*Task statement*
The lines from the one with "A significant concern" through the last line below are to be copied exactly; no other lines are to be returned.

*** Begin section ***

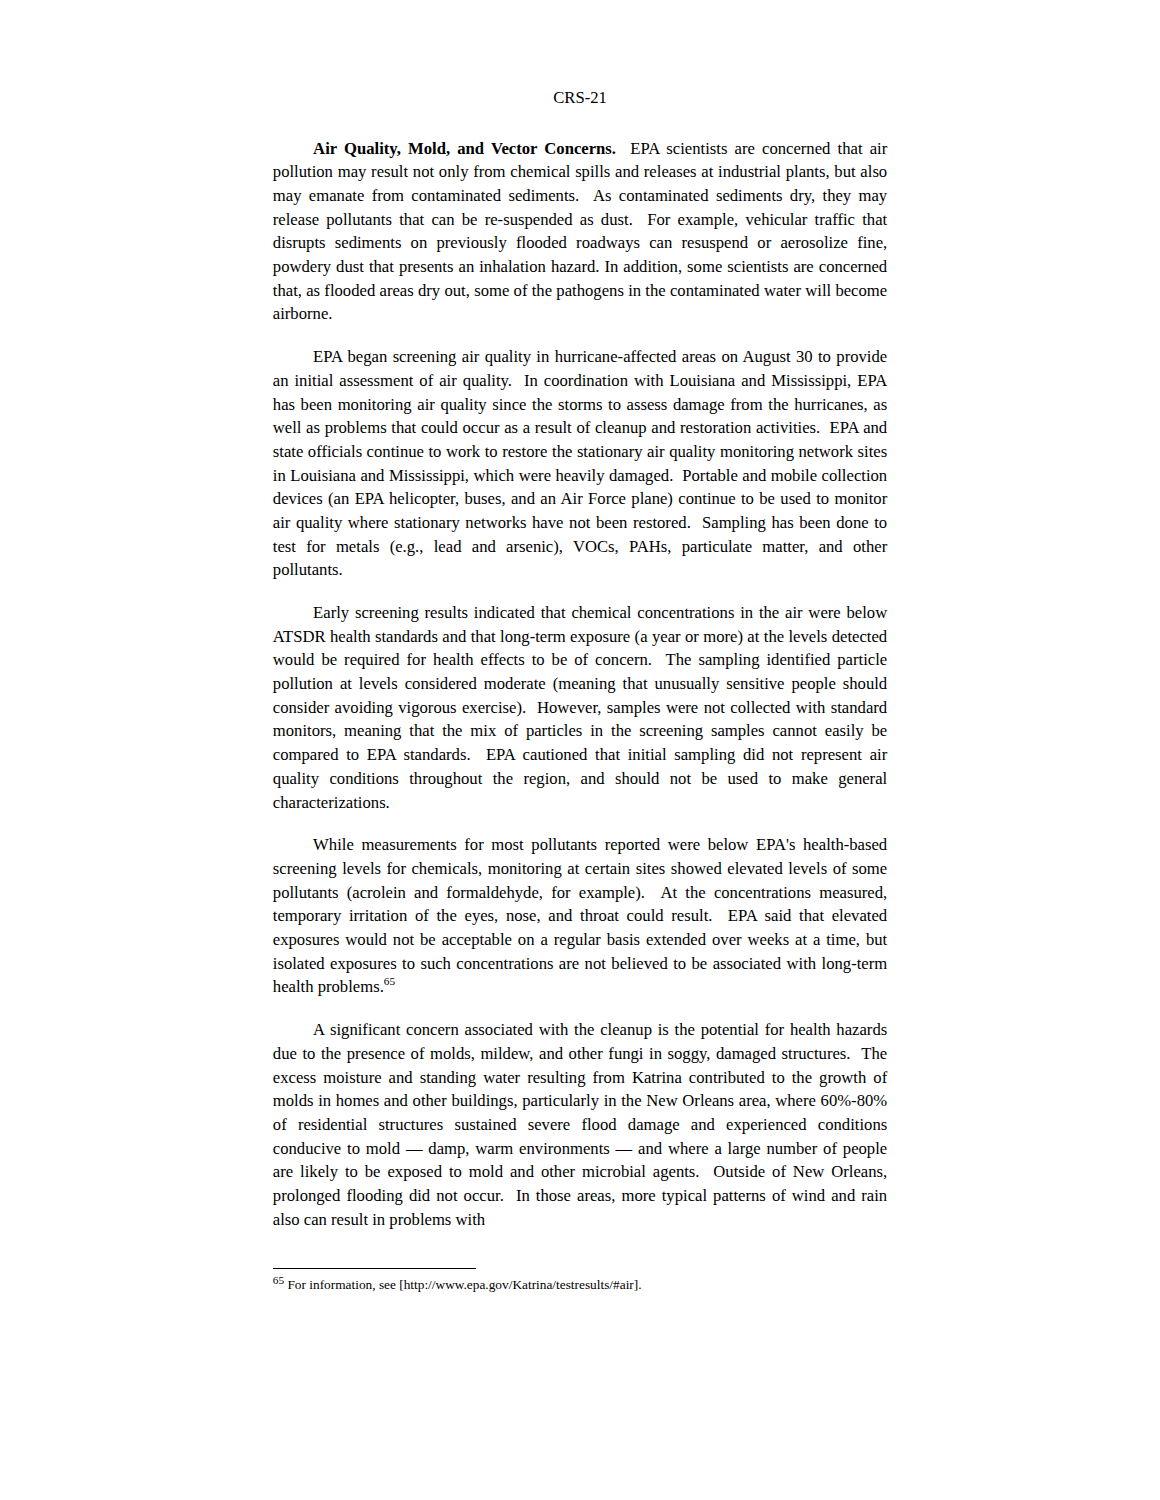CRS-21
Air Quality, Mold, and Vector Concerns. EPA scientists are concerned that air pollution may result not only from chemical spills and releases at industrial plants, but also may emanate from contaminated sediments. As contaminated sediments dry, they may release pollutants that can be re-suspended as dust. For example, vehicular traffic that disrupts sediments on previously flooded roadways can resuspend or aerosolize fine, powdery dust that presents an inhalation hazard. In addition, some scientists are concerned that, as flooded areas dry out, some of the pathogens in the contaminated water will become airborne.
EPA began screening air quality in hurricane-affected areas on August 30 to provide an initial assessment of air quality. In coordination with Louisiana and Mississippi, EPA has been monitoring air quality since the storms to assess damage from the hurricanes, as well as problems that could occur as a result of cleanup and restoration activities. EPA and state officials continue to work to restore the stationary air quality monitoring network sites in Louisiana and Mississippi, which were heavily damaged. Portable and mobile collection devices (an EPA helicopter, buses, and an Air Force plane) continue to be used to monitor air quality where stationary networks have not been restored. Sampling has been done to test for metals (e.g., lead and arsenic), VOCs, PAHs, particulate matter, and other pollutants.
Early screening results indicated that chemical concentrations in the air were below ATSDR health standards and that long-term exposure (a year or more) at the levels detected would be required for health effects to be of concern. The sampling identified particle pollution at levels considered moderate (meaning that unusually sensitive people should consider avoiding vigorous exercise). However, samples were not collected with standard monitors, meaning that the mix of particles in the screening samples cannot easily be compared to EPA standards. EPA cautioned that initial sampling did not represent air quality conditions throughout the region, and should not be used to make general characterizations.
While measurements for most pollutants reported were below EPA's health-based screening levels for chemicals, monitoring at certain sites showed elevated levels of some pollutants (acrolein and formaldehyde, for example). At the concentrations measured, temporary irritation of the eyes, nose, and throat could result. EPA said that elevated exposures would not be acceptable on a regular basis extended over weeks at a time, but isolated exposures to such concentrations are not believed to be associated with long-term health problems.65
A significant concern associated with the cleanup is the potential for health hazards due to the presence of molds, mildew, and other fungi in soggy, damaged structures. The excess moisture and standing water resulting from Katrina contributed to the growth of molds in homes and other buildings, particularly in the New Orleans area, where 60%-80% of residential structures sustained severe flood damage and experienced conditions conducive to mold — damp, warm environments — and where a large number of people are likely to be exposed to mold and other microbial agents. Outside of New Orleans, prolonged flooding did not occur. In those areas, more typical patterns of wind and rain also can result in problems with
65 For information, see [http://www.epa.gov/Katrina/testresults/#air].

*** End section ***

*Answer to the problem*
A significant concern associated with the cleanup is the potential for health hazards due to the presence of molds, mildew, and other fungi in soggy, damaged structures. The excess moisture and standing water resulting from Katrina contributed to the growth of molds in homes and other buildings, particularly in the New Orleans area, where 60%-80% of residential structures sustained severe flood damage and experienced conditions conducive to mold — damp, warm environments — and where a large number of people are likely to be exposed to mold and other microbial agents. Outside of New Orleans, prolonged flooding did not occur. In those areas, more typical patterns of wind and rain also can result in problems with
65 For information, see [http://www.epa.gov/Katrina/testresults/#air].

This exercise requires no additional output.